### MATERIAL TO PROCESS
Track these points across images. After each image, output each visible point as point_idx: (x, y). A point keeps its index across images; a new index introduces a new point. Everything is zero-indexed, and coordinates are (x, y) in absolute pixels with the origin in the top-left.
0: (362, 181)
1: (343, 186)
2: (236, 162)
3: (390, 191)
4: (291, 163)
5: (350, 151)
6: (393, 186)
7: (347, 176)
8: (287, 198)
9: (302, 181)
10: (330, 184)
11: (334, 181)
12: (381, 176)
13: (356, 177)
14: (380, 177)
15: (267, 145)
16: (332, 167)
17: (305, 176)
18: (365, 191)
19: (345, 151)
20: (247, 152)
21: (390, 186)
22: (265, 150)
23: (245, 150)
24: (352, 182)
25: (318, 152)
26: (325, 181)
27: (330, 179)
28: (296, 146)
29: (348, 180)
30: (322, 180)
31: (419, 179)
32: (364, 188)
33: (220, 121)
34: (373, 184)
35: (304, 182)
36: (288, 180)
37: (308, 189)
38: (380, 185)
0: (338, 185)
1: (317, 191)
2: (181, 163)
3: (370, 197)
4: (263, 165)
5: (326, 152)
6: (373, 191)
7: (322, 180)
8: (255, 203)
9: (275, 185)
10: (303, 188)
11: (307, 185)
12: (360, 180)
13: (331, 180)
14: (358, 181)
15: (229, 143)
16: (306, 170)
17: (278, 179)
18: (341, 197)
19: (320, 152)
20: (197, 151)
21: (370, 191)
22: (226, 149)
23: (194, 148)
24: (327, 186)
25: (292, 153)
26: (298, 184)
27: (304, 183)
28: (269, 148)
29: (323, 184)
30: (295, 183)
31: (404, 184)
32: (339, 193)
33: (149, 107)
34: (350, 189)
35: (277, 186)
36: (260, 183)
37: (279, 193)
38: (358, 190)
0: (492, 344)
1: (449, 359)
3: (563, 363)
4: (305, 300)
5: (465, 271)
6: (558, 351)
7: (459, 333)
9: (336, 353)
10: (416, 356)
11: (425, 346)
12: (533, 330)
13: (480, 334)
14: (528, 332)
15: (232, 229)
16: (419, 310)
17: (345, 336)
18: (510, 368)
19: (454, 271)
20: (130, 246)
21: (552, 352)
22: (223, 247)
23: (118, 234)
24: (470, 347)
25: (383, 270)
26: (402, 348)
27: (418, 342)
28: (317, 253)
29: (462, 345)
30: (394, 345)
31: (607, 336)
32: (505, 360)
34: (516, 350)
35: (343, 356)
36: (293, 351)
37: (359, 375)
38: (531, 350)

### WHAT TO PRODUCE
For this task, write out exactly the lines of the entries above, starting at the line with "1: (343, 186)" and ending at the line with "37: (308, 189)", both included, and no others.

### WRITTEN ANSWER
1: (343, 186)
2: (236, 162)
3: (390, 191)
4: (291, 163)
5: (350, 151)
6: (393, 186)
7: (347, 176)
8: (287, 198)
9: (302, 181)
10: (330, 184)
11: (334, 181)
12: (381, 176)
13: (356, 177)
14: (380, 177)
15: (267, 145)
16: (332, 167)
17: (305, 176)
18: (365, 191)
19: (345, 151)
20: (247, 152)
21: (390, 186)
22: (265, 150)
23: (245, 150)
24: (352, 182)
25: (318, 152)
26: (325, 181)
27: (330, 179)
28: (296, 146)
29: (348, 180)
30: (322, 180)
31: (419, 179)
32: (364, 188)
33: (220, 121)
34: (373, 184)
35: (304, 182)
36: (288, 180)
37: (308, 189)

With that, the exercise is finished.